A) Entre régularité et déséquilibre

– Strophes régulières
→ quatrains + alexandrins
→ dernier vers isolé brise la régularité
→ « Mon verre s’est brisé comme un éclat de rire »
→ mime ce qu’il évoque
→ lié à la strophe précédent par la rime

– Vers rarement coupés régulièrement (6-6)


→ 1ère strophe
→ longue phrase avec enjambements
→ lenteur envoûtante

→ 2ème strophe
→ coupée en 6-6
→ rétablit l'équilibre

– 3ème strophe
→ enchantement et ivresse dans le rythme de l’alexandrin
→ 2-4-6 / 4-4-4 / 6-6
– Rimes
→ croisées
→ alternance féminine / masculine seulement au 1 er quatrain

B) Un poème de l'enchantement

– 1ère strophe : entrée dans l'ivresse et l'enchantement


→ mention du vin et du chant
→ « vin trembleur »
→ « chanson lente »
→ vision des femmes
→ « sept femmes »

– 2ème strophe : tentative pour conjurer l'enchantement


→ opposition entre les « sept femmes » et les « filles blondes »

– 3ème strophe : progression de l'ivresse (se communique à la nature)


→ « le Rhin » ; « les vignes » ; « l’or »
→ échos avec la 1ère avec le « vin » et les « vignes »
→ victoire de l'enchantement et de l'ivresse
(→ disparition de toute marque de personne)

– Dernier vers
→ rupture de l'enchantement et de l'ivresse

– Thème de l’ivresse

– Champ lexical alcool


→ « vin » ; « ivre » ; « vignes » ; « verre » + homonyme « verts »

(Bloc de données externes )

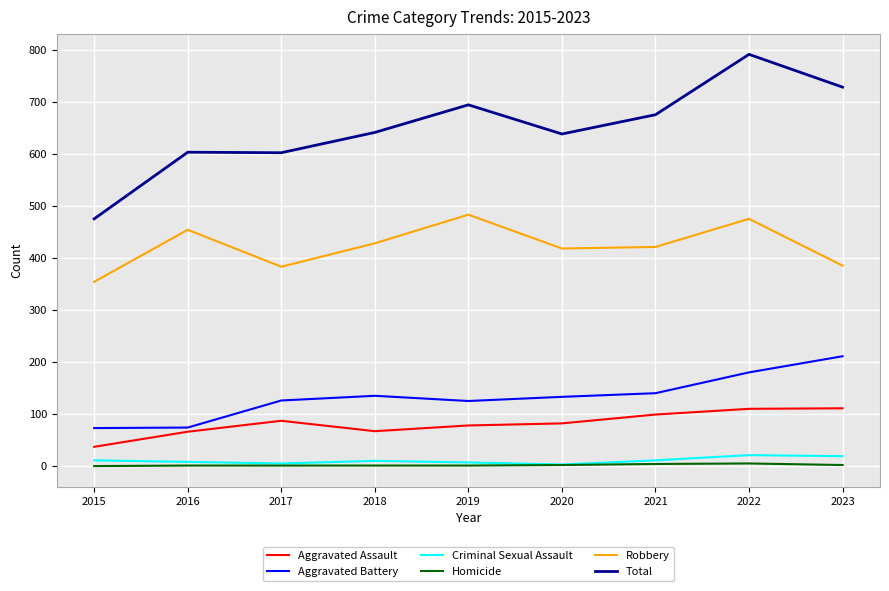

What is the total value across all series at 2021?

1350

– Allitérations en [v] et assonances en [i]

– Thème de l'ivresse présent dès le début ; point culminant au vers 9

C) L'ivresse inspiratrice

– Absence de ponctuation : impression de flou de l'ivresse et plus de repères


rythmiques de la scansion habituelle de l'alexandrin (6-6)

– 3ème strophe : syntaxe la plus perturbée :


- répétition de « Rhin » fait penser au balbutiement d'un homme ivre
- relative détachée de son antécédent « Rhin »
- l'expression d'emplois inhabituels (« râle-mourir »)

– Les sonorités jouent sur la confusion en répétant les sons [t] ; [e] ; [en] et le
vers 9 associe le [i] au [v] et au [r] pour reproduire en écho le mot « ivre » et
donc toute la strophe est scandée par le [v] en « ivre »; « vigne » voire « voix »

– Ainsi, tout le poème est dominé par les sons [i] et [é], en rimes aussi : ce sont
des sons stridents qui peuvent évoquer l'ivresse

– Déformation de la perception caractéristique de l'ivresse dès le premier vers


avec les homonymes

– Plusieurs emplois de « trembleur » qui affirme le pouvoir du vin

– Perte de la conscience individuelle, caractéristique de l'ivresse (le « je »


disparaît) ; le poète finit par se confondre au monde qui l’entoure

– Puis c'est le Rhin qui devient ivre en se transformant en alcool

CONCLUSION :

« Nuit rhénane » est un poème complexe à plusieurs niveaux de lecture:


- délire d’une nuit d’ivresse, le poète libère une parole lyrique en rapportant la
chanson du batelier ;
- plongée dans les légendes allemandes, c’est aussi la naissance d’un univers
angoissant, en opposition à une réalité rassurante ;
- célébration de l’art poétique, qui sublime le réel et dévoile le monde.
Apollinaire joue sur les formes conventionnelles (alexandrins, strophes et rimes plutôt
régulières) et des thématiques classiques (la souffrance de l’amour) pour créer un art
poétique novateur, auquel le lecteur est invité à participer.